Informatica – PowerCenter Performance Tuning:
To tune session performance, first identify a performance bottleneck, eliminate it, and then identify the next performance bottleneck until you are satisfied with the session performance. You can use the test load option to run sessions when you tune session performance.
If you tune all the bottlenecks, you can further optimize session performance by increasing the number of pipeline partitions in the session.
Because determining the best way to improve performance can be complex, change one variable at a time, and time the session both before and after the change.
To improve session performance:
1. Optimize the target. Enables the Integration Service to write to the targets efficiently.
2. Optimize the source. Enables the Integration Service to read source data efficiently.
3. Optimize the mapping. Enables the Integration Service to transform and move data efficiently.
4. Optimize the transformation. Enables the Integration Service to process transformations in a mapping efficiently.
5. Optimize the session. Enables the Integration Service to run the session more quickly.
6. Optimize the grid deployments. Enables the Integration Service to run on a grid with optimal performance.
7. Optimize the PowerCenter components. Enables the Integration Service and Repository Service to function optimally.
8. Optimize the system. Enables PowerCenter service processes to run more quickly. Performance bottlenecks can occur in the source and target databases, the mapping, the session, and the system. The strategy is to identify a performance bottleneck, eliminate it, and then identify the next performance bottleneck until you are satisfied with the performance.
Look for performance bottlenecks in the following order:
1. Target 2. Source 3. Mapping 4. Session 5. System
Use the following methods to identify performance bottlenecks:
Run test sessions. You can configure a test session to read from a flat file source or to write to a flat file target to identify source and target bottlenecks. Analyze performance details. Analyze performance details, such as performance counters, to determine where session performance decreases. Analyze thread statistics. Analyze thread statistics to determine the optimal number of partition points. Monitor system performance. You can use system monitoring tools to view the percentage of CPU use, I/O waits, and paging to identify system bottlenecks. You can also use the Workflow Monitor to view system resource usage. Using Thread Statistics such as following thread statistics:
Run time. Amount of time the thread runs. Idle time. Amount of time the thread is idle. It includes the time the thread waits for other thread processing within the application. Idle time includes the time the thread is blocked by the Integration Service, but not the time the thread is blocked by the operating system. Busy time. Percentage of the run time the thread is by according to the following formula:
(run time – idle time) / run time X 100
You can ignore high busy percentages when the total run time is short, such as under 60 seconds. This does not necessarily indicate a bottleneck. Thread work time. The percentage of time the Integration Service takes to process each transformation in a thread. The session log shows the following information for the transformation thread work time:
Thread work time breakdown:
<transformation name>: <number> percent
<transformation name>: <number> percent
<transformation name>: <number> percent
If a transformation takes a small amount of time, the session log does not include it.
1. Target Bottlenecks
2. Identifying Target Bottlenecks
3. Eliminating Target Bottlenecks
Mapping: You can create a read test mapping to identify source bottlenecks. A read test mapping isolates the read query by removing the transformation in the mapping.

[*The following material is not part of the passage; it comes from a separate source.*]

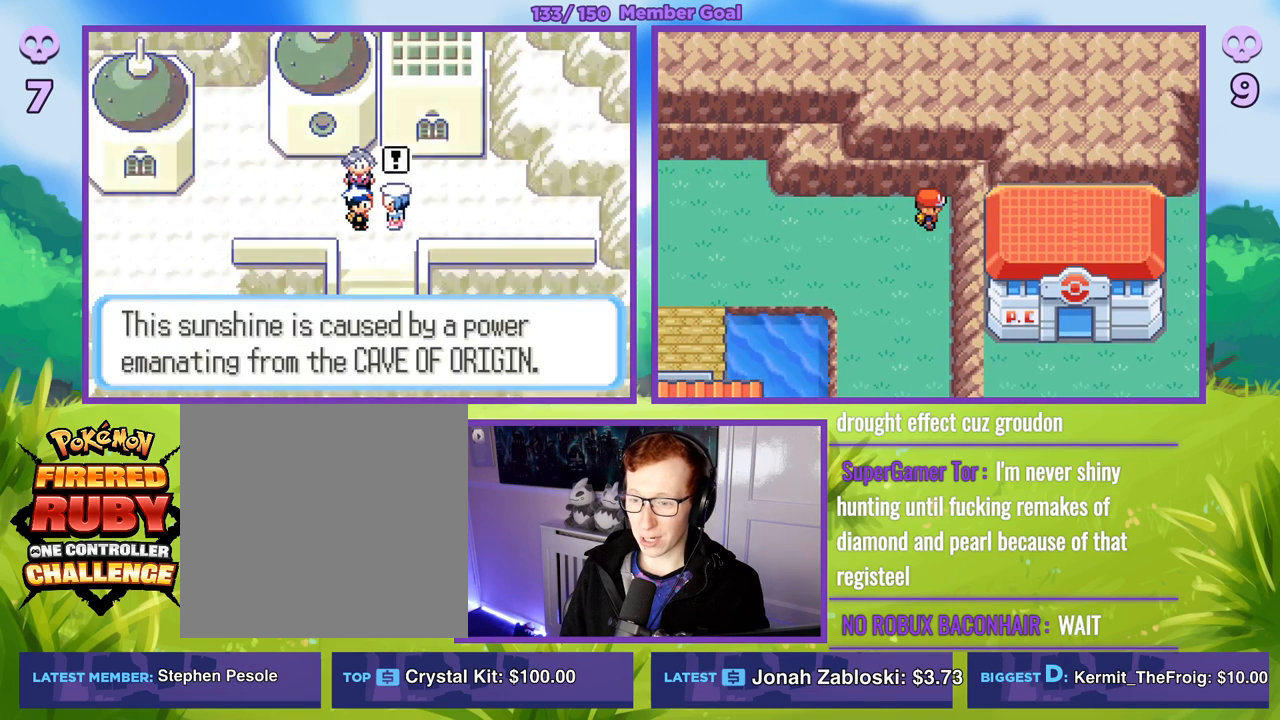
{"buttons": ["B", "R1"], "left_stick": "center", "right_stick": "center", "events": [[67, "B", "up"], [150, "B", "down"], [233, "B", "up"], [317, "B", "down"], [417, "B", "up"], [500, "B", "down"]]}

To create a read test mapping, complete the following steps:
1. Make a copy of the original mapping.
2. In the copied mapping, keep only the sources, source qualifiers, and any custom joins or queries.
3. Remove all transformations.
4. Connect the source qualifiers to a file target.
Run a session against the read test mapping. If the session performance is similar to the original session, you have a source bottleneck.
Using a Database Query:
To identify source bottlenecks, execute the read query directly against the source database. Execute the query against the source database with a query tool such as isql. On Windows, you can load the result of the query in a file. On UNIX, you can load the result of the query in /dev/null. Measure the query execution time and the time it takes for the query to return the first row.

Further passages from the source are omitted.